Quais são as diferenças na organização de uma maratona na Antártica e uma no Saara?
O que a gente viu é que a equipe que está conosco sofre demais. Os câmeras e a produção sofrem mais que a gente. Nós estávamos treinados física e psicologicamente, mas eles estavam nos mesmo 53ºC que nós e passaram um sufoco, ficaram doentes, passaram mal, tiveram febre. Teve dia que a gente teve de cuidar deles porque estavam mal. Mas isso é equipe. Nós sabíamos que eles estariam lá, no sol efervescente ou na madrugada, prontos para fazer a cobertura. A equipe é tudo. Você não faz nada sozinho.

“Quando você faz o que gosta, tende a fazer da melhor forma possível. Quando você tem amor pelo trabalho, dedicação, as coisas fluem mais facilmente”

Terminar uma megamaratona é suficiente para você ou apenas a vitória interessa?
Depende do objetivo. Quando eu fui chamado para fazer a prova da Antártica não esperava ganhar a prova. Quando recebi o convite da Globo para fazer a corrida de 100 quilômetros, meu compromisso era terminar o evento. Mas eu estava com tanto medo de passar vexame e não completar a prova que treinei muito. Eu estava tão bem treinado que ganhar a prova foi uma consequência. Mas no Saara a expectativa era fazer que o Cleyton concluísse a prova de 250 quilômetros e isso é dramático, até mesmo para os corredores. E a gente conseguiu. Sabíamos que não íamos ganhar nem tínhamos essa expectativa. Atingir o objetivo era o que importava. Se o seu objetivo é ganhar, o.k., se for concluir e se superar, ótimo. Na largada a gente já começa diferente. Quando vamos para uma prova em busca do tudo ou nada, temos um ritmo diferente. Queríamos uma boa história. Mostrar que tudo é possível.  
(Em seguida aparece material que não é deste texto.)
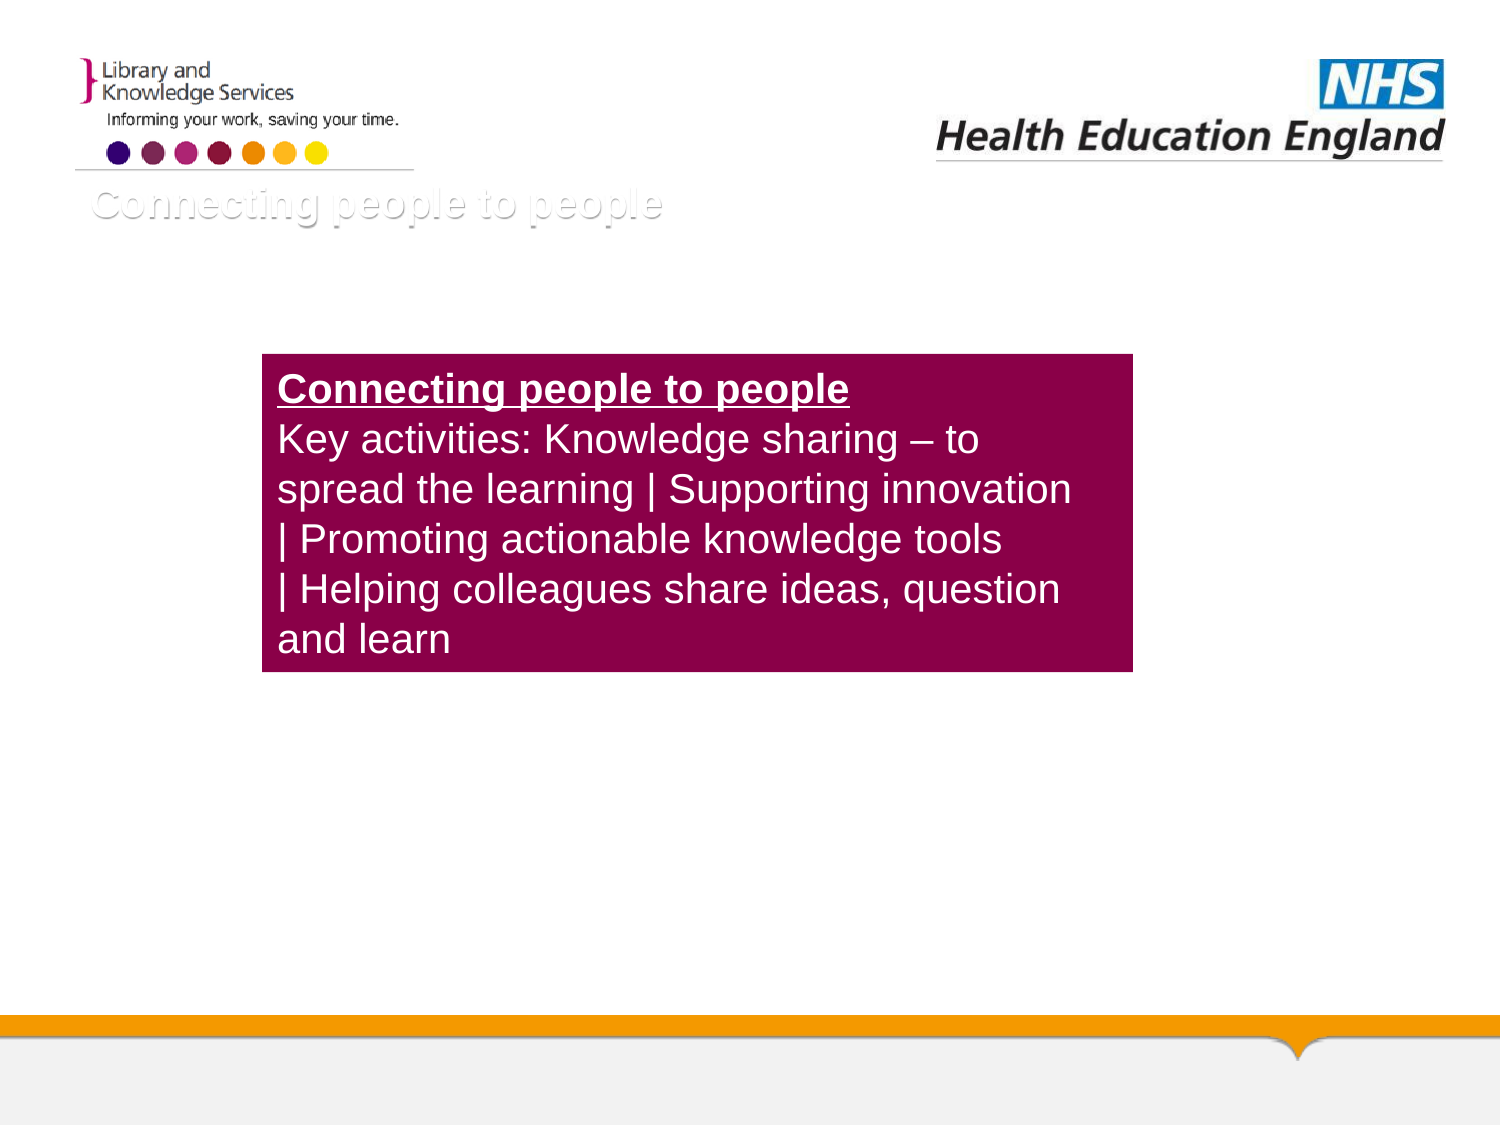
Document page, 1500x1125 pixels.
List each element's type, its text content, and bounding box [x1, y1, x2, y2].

text_box Connecting people to people Key activities: Knowledge sharing – to spread the learning | Supporting innovation | Promoting actionable knowledge tools | Helping colleagues share ideas, question and learn [262, 353, 1133, 673]
title Connecting people to people [75, 168, 1351, 280]
picture [75, 54, 416, 169]
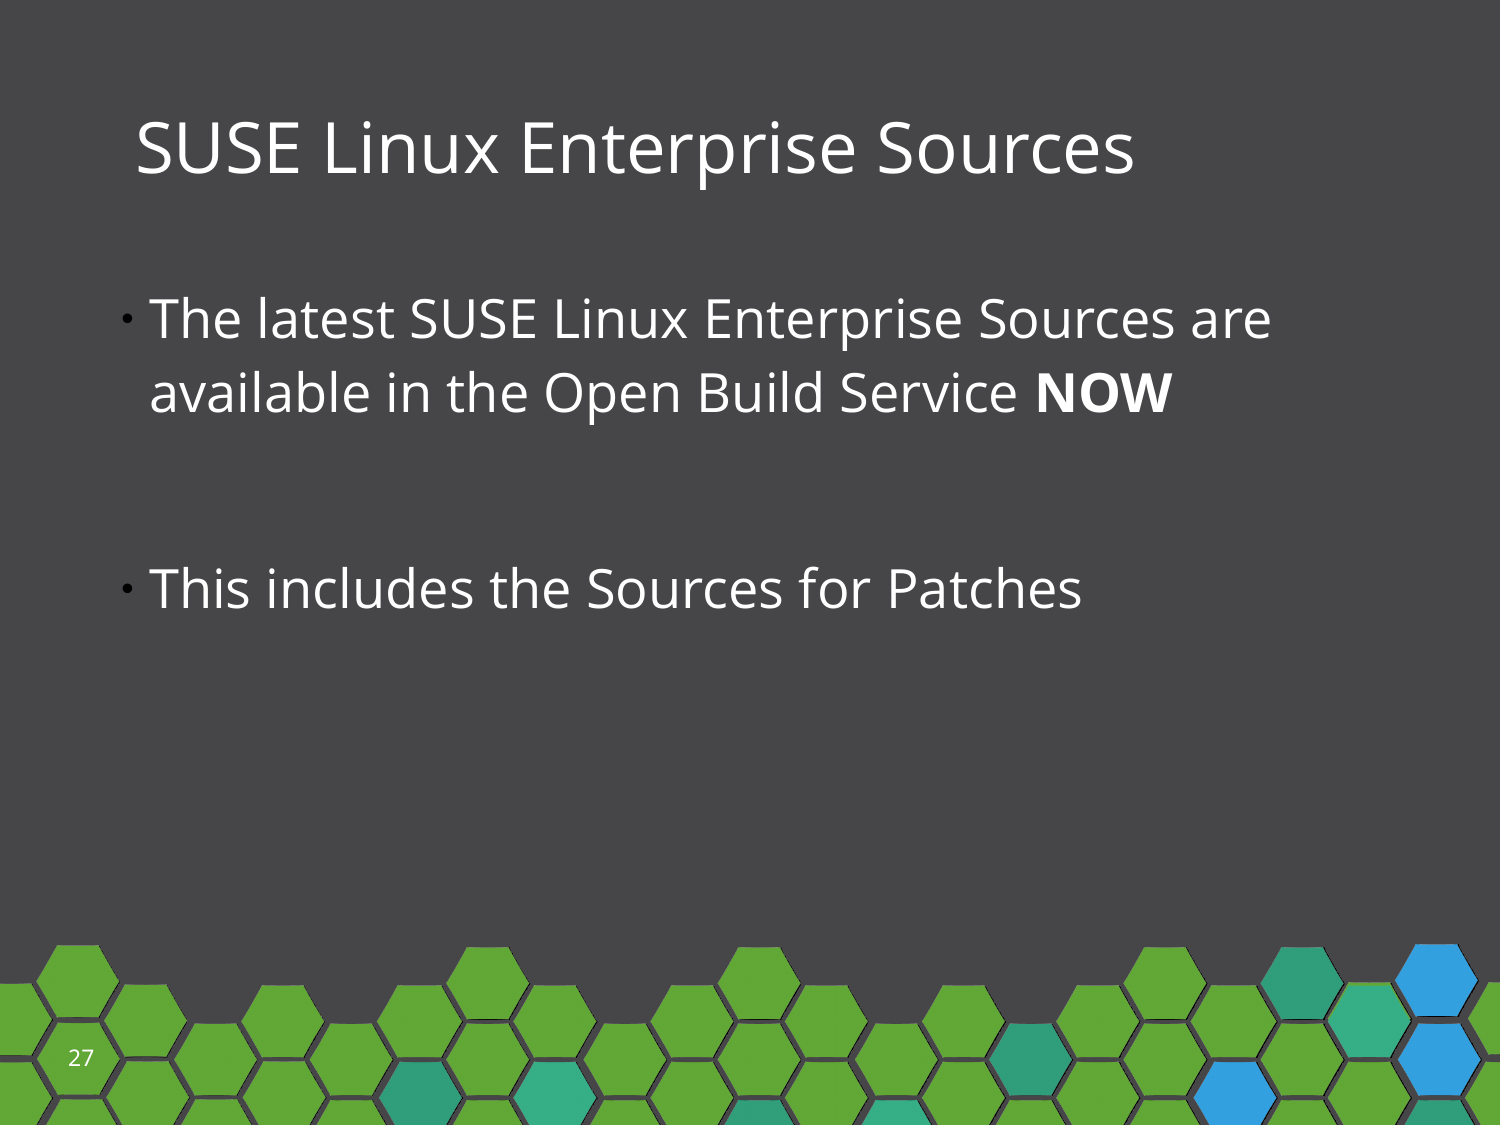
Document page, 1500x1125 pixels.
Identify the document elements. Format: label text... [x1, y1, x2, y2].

picture [0, 944, 1500, 1125]
title SUSE Linux Enterprise Sources [135, 65, 1372, 228]
list The latest SUSE Linux Enterprise Sources are available in the Open Build Service NOW This includes the Sources for Patches [120, 280, 1357, 934]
Como você escolhe os desafios, tem algum critério para isso?
Todo mundo me pergunta qual é o próximo desafio. “Você vai correr na lua?”. A gente usa muito o esporte como uma plataforma para conhecer lugares inóspitos, para ir a lugares nos quais nunca se pensou em ir. A Antártica é um lugar que me seduz muito, pois é um continente no qual está 93% da água potável do planeta, é o único continente em que nenhum país domina o território, enfim, é muito especial. Eu quero fazer uma expedição transcontinental, cruzar a Antártica em um percurso de 2.900 quilômetros. Demorará dois meses. Planejamos começá-lo no início de 2014.

Saber claramente onde se pretende chegar é fundamental no esporte, assim como é necessário para as equipes de vendas. Como você estabelece as metas para os trabalhos que lidera?
Isso é um problema, porque as metas são muito altas. A gente não escolhe as metas, elas surgem. Aí você se desafia, a meta é ser o número 1, superar seu concorrente, fazer um evento inovador. Isso acaba surgindo no seu dia a dia. Acho que uma das maiores metas de todo mundo é ser feliz. Para ser feliz é preciso ter segurança financeira, fazer o que gosta e estar com as pessoas que você quer, isso se soma ao trabalho, à família e ao lazer. A meta do nosso trabalho aqui é traçada semestralmente, e a equipe toda se une, há um compromisso de todos em função disso. Algumas pessoas aguentam, outras não. As que aguentam vão ficando mais fortes e crescendo.